Documentation for prefer_low_scores, prefer_high_scores, prefer_uncertain

Prodigy has three built-in functions to drop examples based on a score: prefer_low_scores(), prefer_high_scores() and prefer_uncertain. All are found in the prodigy.components.sorters module. They are not documented anywhere, but very useful for anyone doing some custom stuff with Prodigy.

Because of the lack of documentation and available source code I ran experiments to figure out what exactly these functions do.

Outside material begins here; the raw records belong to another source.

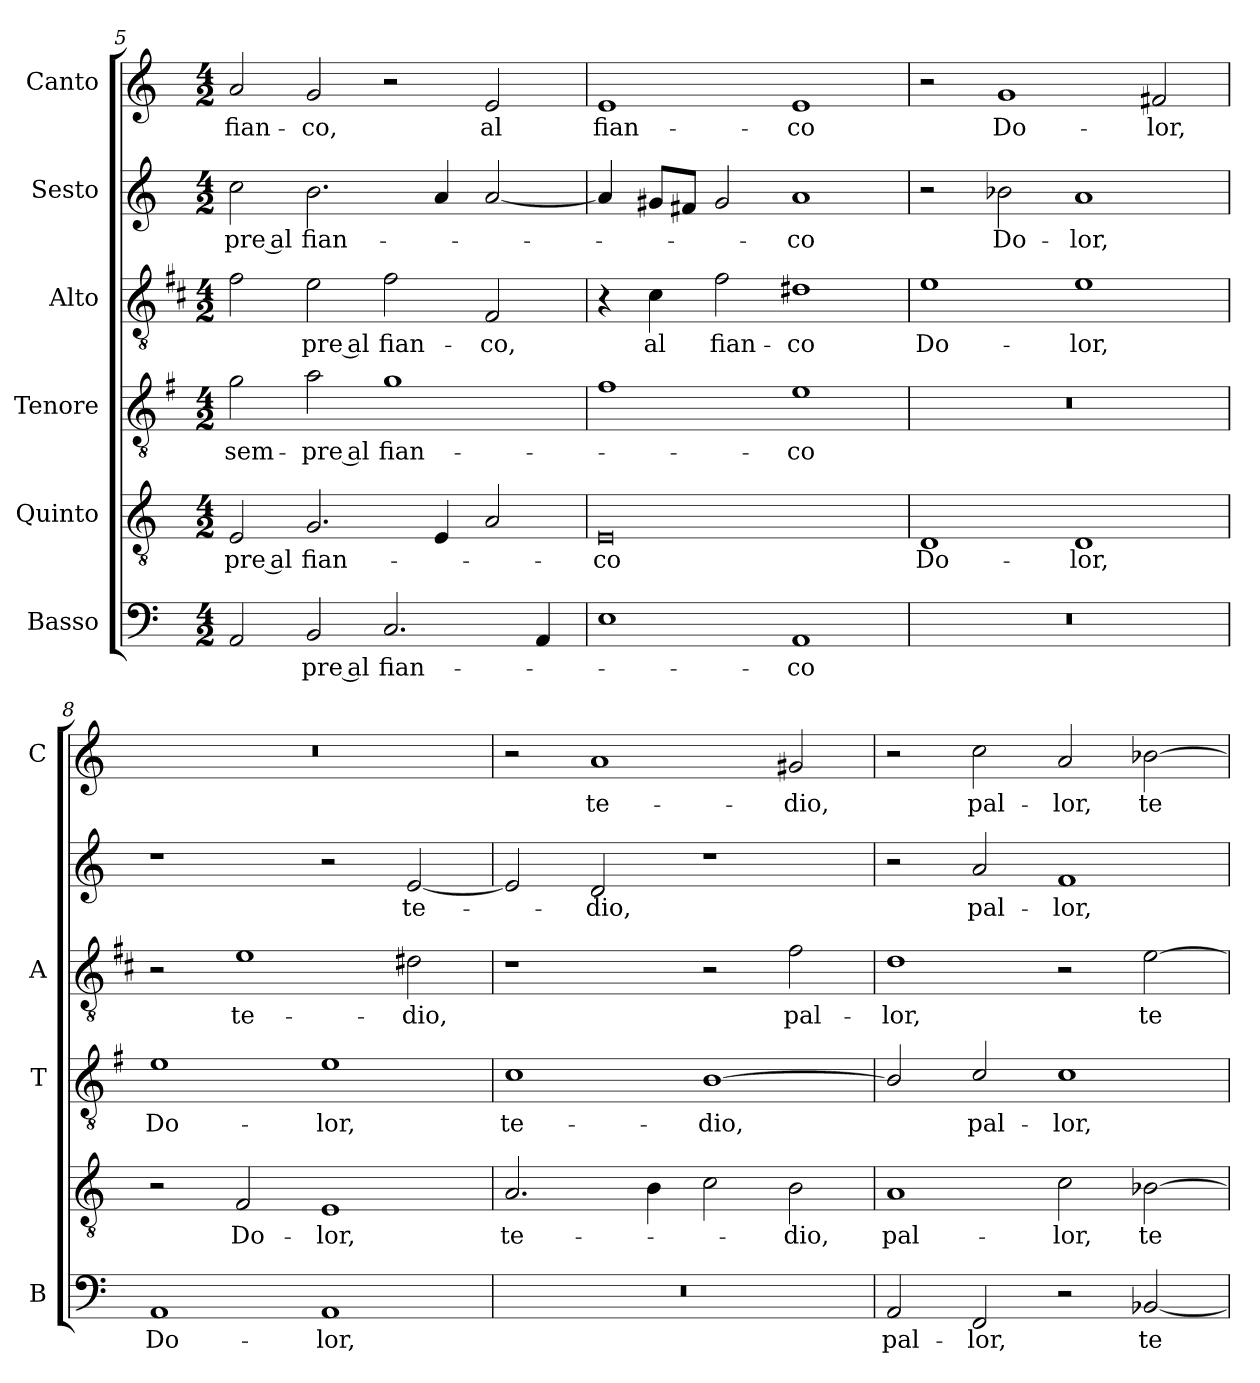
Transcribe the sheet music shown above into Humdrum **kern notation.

**kern	**text	**kern	**text	**kern	**text	**kern	**text	**kern	**text	**kern	**text
*part6	*part6	*part5	*part5	*part4	*part4	*part3	*part3	*part2	*part2	*part1	*part1
*staff6	*staff6	*staff5	*staff5	*staff4	*staff4	*staff3	*staff3	*staff2	*staff2	*staff1	*staff1
*I"Basso	*	*I"Quinto	*	*I"Tenore	*	*I"Alto	*	*I"Sesto	*	*I"Canto	*
*I'B	*	*	*	*I'T	*	*I'A	*	*	*	*I'C	*
*clefF4	*	*clefGv2	*	*clefGv2	*	*clefGv2	*	*clefG2	*	*clefG2	*
*	*	*	*	*ITrd4c7	*	*ITrd1c2	*	*	*	*	*
*k[]	*	*k[]	*	*k[]	*	*k[]	*	*k[]	*	*k[]	*
*C:	*	*C:	*	*C:	*	*C:	*	*C:	*	*C:	*
*M4/2	*	*M4/2	*	*M4/2	*	*M4/2	*	*M4/2	*	*M4/2	*
=5	=5	=5	=5	=5	=5	=5	=5	=5	=5	=5	=5
!	!	!	!LO:LY:b	!	!LO:LY:b	!	!	!	!LO:LY:b	!	!LO:LY:b
2AA/	.	2E/	-pre al	2c\	sem-	2e\	.	2cc\	-pre al	2a/	fian-
!	!LO:LY:b	!	!LO:LY:b	!	!LO:LY:b	!	!LO:LY:b	!	!LO:LY:b	!	!LO:LY:b
2BB/	-pre al	2.G/	fian-	2d\	-pre al	2d\	-pre al	2.b\	fian-	2g/	-co,
!	!LO:LY:b	!	!	!	!LO:LY:b	!	!LO:LY:b	!	!	!	!
2.C/	fian-	.	.	1c	fian-	2e\	fian-	.	.	2r	.
.	.	4E/	.	.	.	.	.	4a/	.	.	.
!	!	!	!	!	!	!	!LO:LY:b	!	!	!	!LO:LY:b
.	.	2A/	.	.	.	2E/	-co,	[2a/	.	2e/	al
4AA/	.	.	.	.	.	.	.	.	.	.	.
!!LO:LB:g=z
=6	=6	=6	=6	=6	=6	=6	=6	=6	=6	=6	=6
!	!	!	!LO:LY:b	!	!	!	!	!	!	!	!LO:LY:b
1E	.	0E	-co	1B	.	4r	.	4a/]	.	1e	fian-
!	!	!	!	!	!	!	!LO:LY:b	!	!	!	!
.	.	.	.	.	.	4B\	al	8g#X/L	.	.	.
.	.	.	.	.	.	.	.	8f#X/J	.	.	.
!	!	!	!	!	!	!	!LO:LY:b	!	!	!	!
.	.	.	.	.	.	2e\	fian-	2g#/	.	.	.
!	!LO:LY:b	!	!	!	!LO:LY:b	!	!LO:LY:b	!	!LO:LY:b	!	!LO:LY:b
1AA	-co	.	.	1A	-co	1c#X	-co	1a	-co	1e	-co
=7	=7	=7	=7	=7	=7	=7	=7	=7	=7	=7	=7
!	!	!	!LO:LY:b	!	!	!	!LO:LY:b	!	!	!	!
0r	.	1D	Do-	0r	.	1d	Do-	2r	.	2r	.
!	!	!	!	!	!	!	!	!	!LO:LY:b	!	!LO:LY:b
.	.	.	.	.	.	.	.	2b-X\	Do-	1g	Do-
!	!	!	!LO:LY:b	!	!	!	!LO:LY:b	!	!LO:LY:b	!	!
.	.	1D	-lor,	.	.	1d	-lor,	1a	-lor,	.	.
!	!	!	!	!	!	!	!	!	!	!	!LO:LY:b
.	.	.	.	.	.	.	.	.	.	2f#X/	-lor,
=8	=8	=8	=8	=8	=8	=8	=8	=8	=8	=8	=8
!	!LO:LY:b	!	!	!	!LO:LY:b	!	!	!	!	!	!
1AA	Do-	2r	.	1A	Do-	2r	.	1r	.	0r	.
!	!	!	!LO:LY:b	!	!	!	!LO:LY:b	!	!	!	!
.	.	2F/	Do-	.	.	1d	te-	.	.	.	.
!	!LO:LY:b	!	!LO:LY:b	!	!LO:LY:b	!	!	!	!	!	!
1AA	-lor,	1E	-lor,	1A	-lor,	.	.	2r	.	.	.
!	!	!	!	!	!	!	!LO:LY:b	!	!LO:LY:b	!	!
.	.	.	.	.	.	2c#X\	-dio,	[2e/	te-	.	.
=9	=9	=9	=9	=9	=9	=9	=9	=9	=9	=9	=9
!	!	!	!LO:LY:b	!	!LO:LY:b	!	!	!	!	!	!
0r	.	2.A/	te-	1F	te-	1r	.	2e/]	.	2r	.
!	!	!	!	!	!	!	!	!	!LO:LY:b	!	!LO:LY:b
.	.	.	.	.	.	.	.	2d/	-dio,	1a	te-
.	.	4B\	.	.	.	.	.	.	.	.	.
!	!	!	!	!	!LO:LY:b	!	!	!	!	!	!
.	.	2c\	.	[1E	-dio,	2r	.	1r	.	.	.
!	!	!	!LO:LY:b	!	!	!	!LO:LY:b	!	!	!	!LO:LY:b
.	.	2B\	-dio,	.	.	2e\	pal-	.	.	2g#X/	-dio,
=10	=10	=10	=10	=10	=10	=10	=10	=10	=10	=10	=10
!	!LO:LY:b	!	!LO:LY:b	!	!	!	!LO:LY:b	!	!	!	!
2AA/	pal-	1A	pal-	2E/]	.	1c	-lor,	2r	.	2r	.
!	!LO:LY:b	!	!	!	!LO:LY:b	!	!	!	!LO:LY:b	!	!LO:LY:b
2FF/	-lor,	.	.	2F/	pal-	.	.	2a/	pal-	2cc\	pal-
!	!	!	!LO:LY:b	!	!LO:LY:b	!	!	!	!LO:LY:b	!	!LO:LY:b
2r	.	2c\	-lor,	1F	-lor,	2r	.	1f	-lor,	2a/	-lor,
!	!LO:LY:b	!	!LO:LY:b	!	!	!	!LO:LY:b	!	!	!	!LO:LY:b
[2BB-X/	te-	[2B-X\	te-	.	.	[2d\	te-	.	.	[2b-X\	te-
=	=	=	=	=	=	=	=	=	=	=	=
*-	*-	*-	*-	*-	*-	*-	*-	*-	*-	*-	*-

One important insight is that they drop 50% of examples. The distribution of scores of the remaining examples is shown in below histograms.

import random
import pandas as pd
import matplotlib.pyplot as plt
from prodigy.components.sorters import prefer_low_scores, prefer_high_scores, prefer_uncertain

n = 100000
stream = []
for _ in range(n):
    r = random.uniform(0, 1)
    stream.append((r, {'score': r}))

def show_histogram(func, ax):
    scores = [s['score'] for s in func(stream)]
    pd.Series(scores).hist(ax=ax)
    ax.set_title(func.__name__)

fig, ax = plt.subplots(ncols=3, sharex=True, sharey=True, figsize=(15, 5))
show_histogram(prefer_low_scores, ax=ax[0])
show_histogram(prefer_high_scores, ax=ax[1])
show_histogram(prefer_uncertain, ax=ax[2])

I think it would be very useful to have this in the official documentation.

Hi! The histograms are pretty cool :+1: You can find the API docs of the sorters here – sorry if it was hard to find: https://prodi.gy/docs/api-components#sorters

The perfer_high_scores, prefer_low_scores and prefer_uncertain sorters select which examples to send out and operate on batches of potentially infinite streams. So they use an exponential moving average to decide which examples to send out, based on the distribution of previous scores. This also prevents it from getting stuck as the model's predictions change and it assigns different scores based on the previous annotations (see here for more details).